Rédigé le Jeudi 17 Janvier 2013 à 00:11
Andrée Navarro


Aux États-Unis, le suicide d’Aaron Swartz, cofondateur du réseau social Reddit, alimente les critiques contre une législation sur les crimes informatiques et les procureurs trop zélés.


Aaron Swartz
Aaron Swartz
A 14 ans, Aaron Swartz avait participé à l'élaboration du format RSS 1.0. Il s'est pendu dimanche dernier. Il avait 26 ans. Il devait répondre en avril devant la justice du vol en 2011 de millions d'articles scientifiques et littéraires à un service d'archivage en ligne accessible uniquement sur abonnement (JSTOR), téléchargés avec un ordinateur caché dans un placard du célèbre MIT, le Massachusetts Institute of Technology. Aaron Swartz encourait jusqu'à 35 ans de prison et 1 million de dollars d'amende.

Une pétition en ligne réclamait la récusation des procureurs en charge de l'affaire. Elle avait réuni 31 000 signatures, et une autre réclamant son pardon posthume 21 000 signatures. Une pétition adressée à la Maison blanche réclamant une modification de la loi de 1986 sur les crimes informatiques a rassemblé 23 000 signatures.

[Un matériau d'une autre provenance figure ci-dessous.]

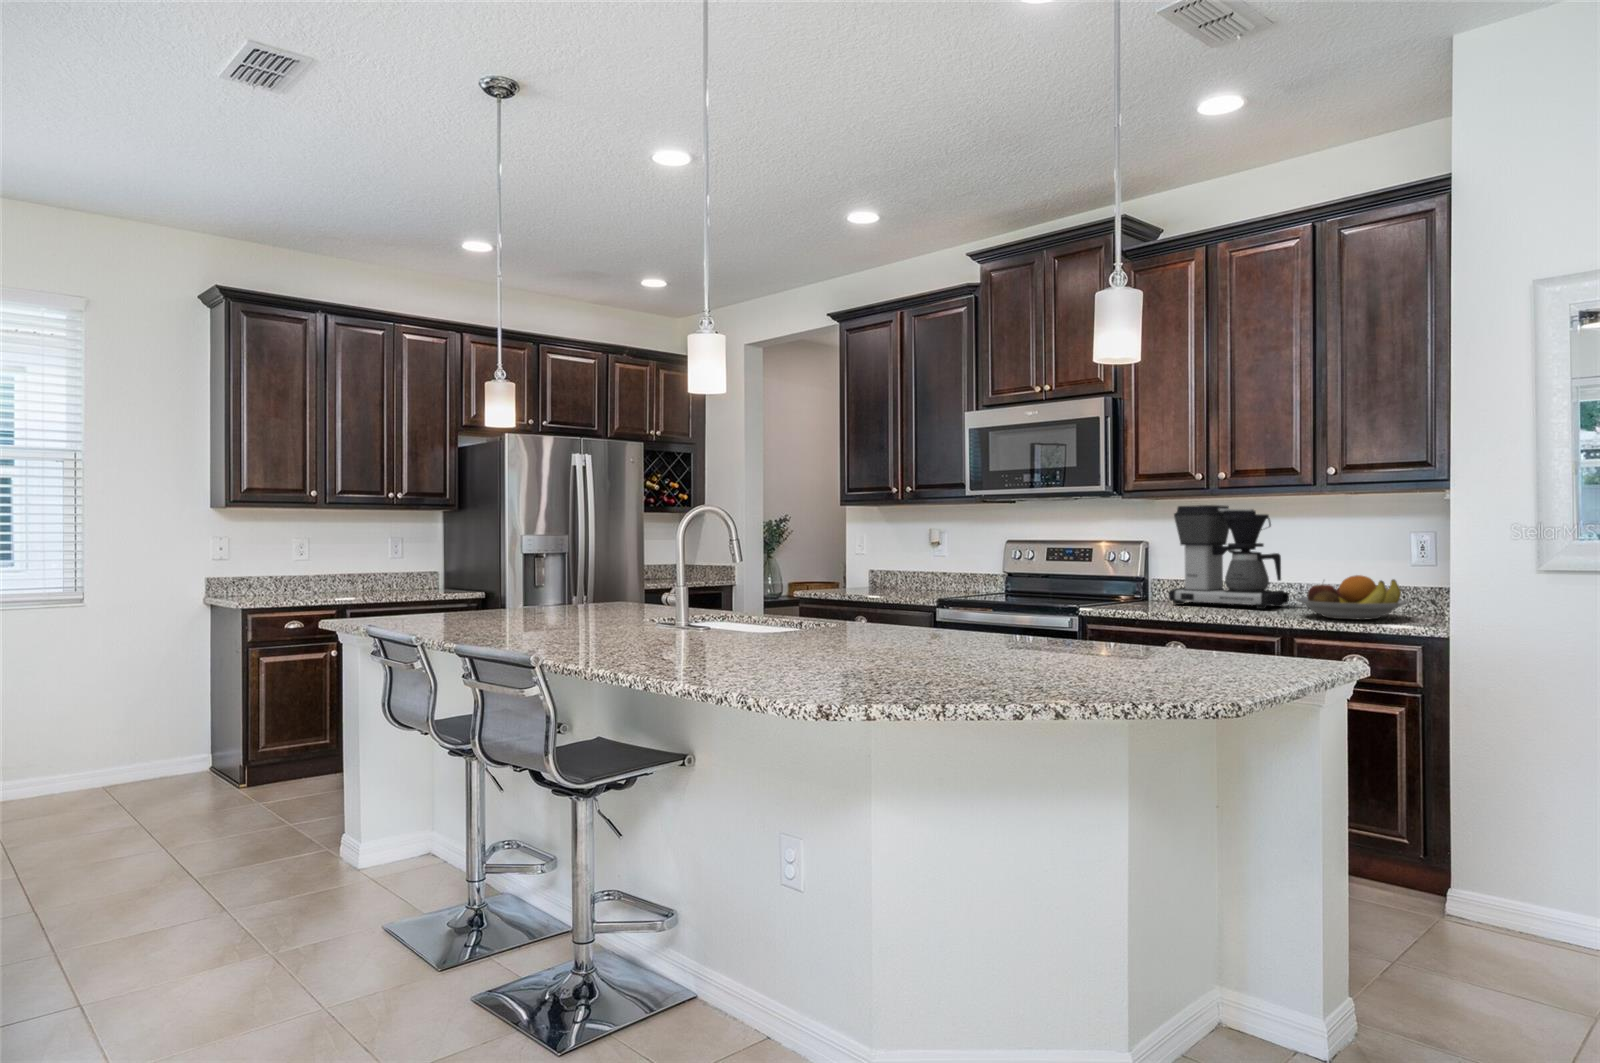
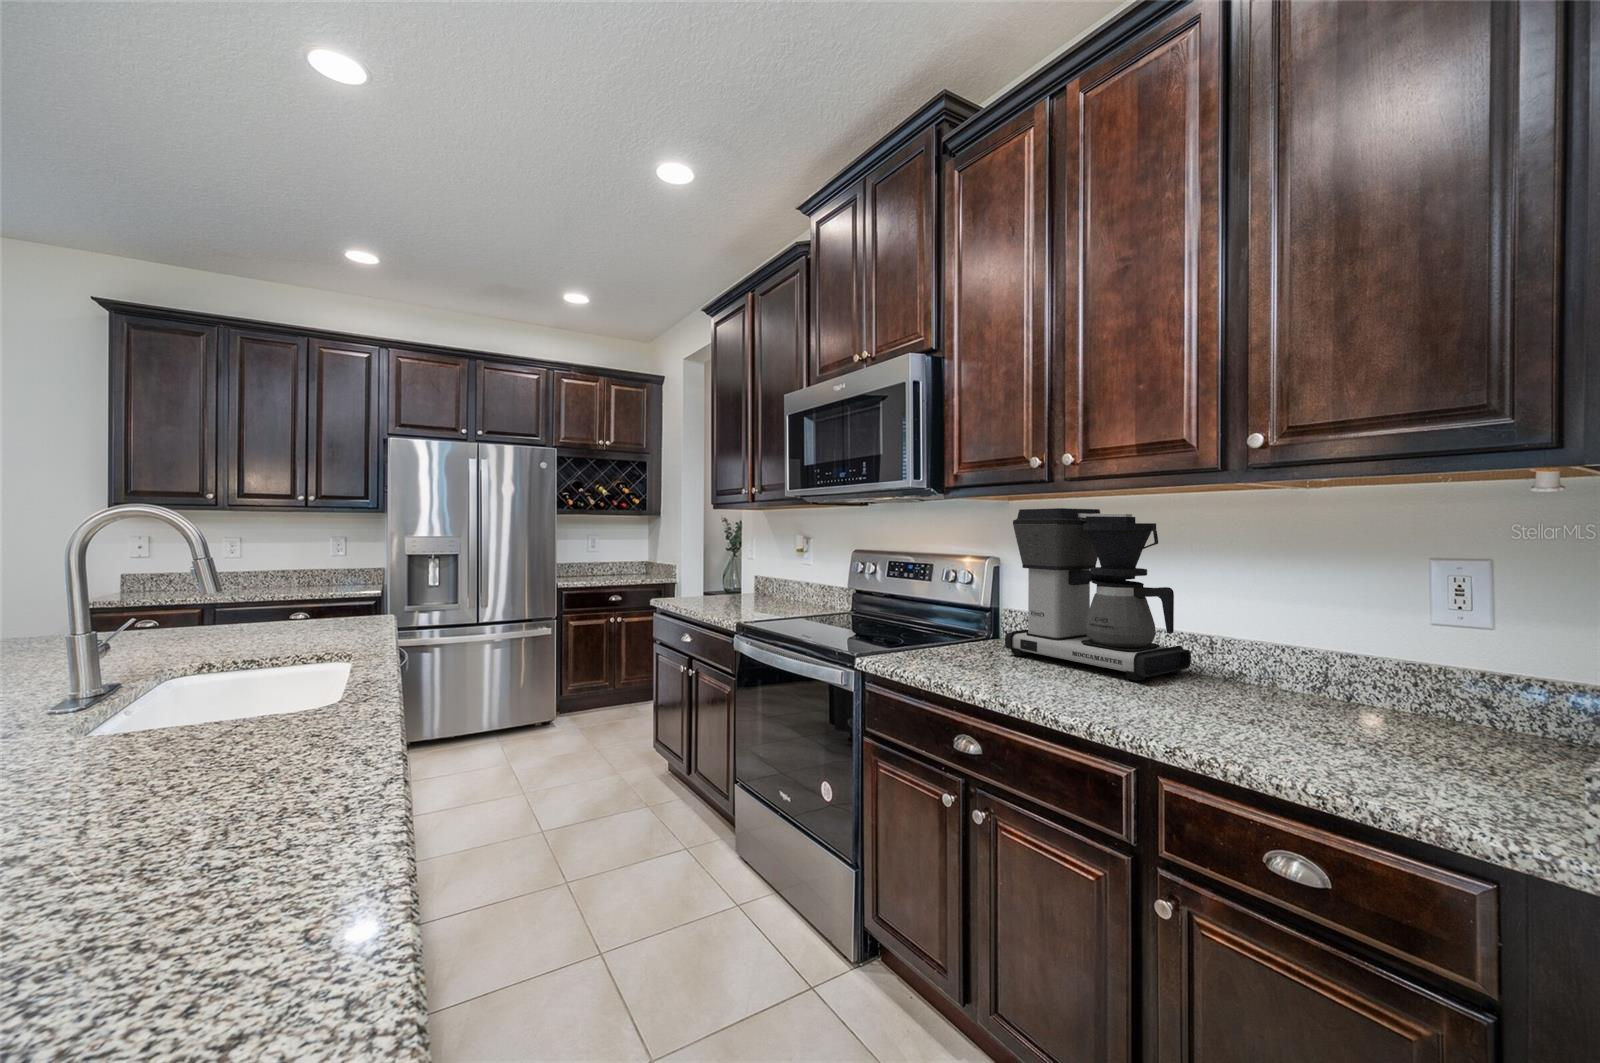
fruit bowl: present [1296,575,1409,620] -> none [1182,645,1434,742]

Selon Ian Millhiser du Center for American Progress Action Fund «Aaron Swartz risquait une peine de prison plus sévère que des tueurs, des trafiquants d'esclaves et des braqueurs de banque».

Marcia Hofman de l'Electronic Frontier Foundation estime que cette loi est draconienne, et la changer rendrait hommage à Aaron Swartz. «Le gouvernement n'aurait jamais dû s'en prendre à Aaron pour avoir accédé au réseau du MIT et téléchargé des recherches universitaires. Mais des éléments problématiques de la loi l'ont rendu possible», souligne-t-elle. Et de dénoncer «Le langage vague, la dimension large et les peines dures se combinent pour créer une arme puissante pour des procureurs trop pressés de s'en servir contre des gens qu'ils n'aiment pas».

Au cours des funérailles d'Aaron Swartz à Chicago, sa famille a écrit sur un site commémoratif que sa mort n'était «pas seulement une tragédie personnelle», mais «le produit d'un système de justice criminelle truffé d'intimidation et de procureurs allant trop loin».

Pour Robin Corey, spécialiste en sciences politiques au Brooklyn College, Aaron Swartz n'était «malheureusement qu'une des victimes» du «zèle procédural» de l'État.

Certains experts en droit estiment pourtant que les autorités se sont contentées d'appliquer la loi. Pour Orin Kerr, spécialiste du droit des crimes informatiques à l'université George Washington, les charges retenues contre Aaron Swartz «étaient basées sur une lecture juste de la loi» et sur «une jurisprudence établie».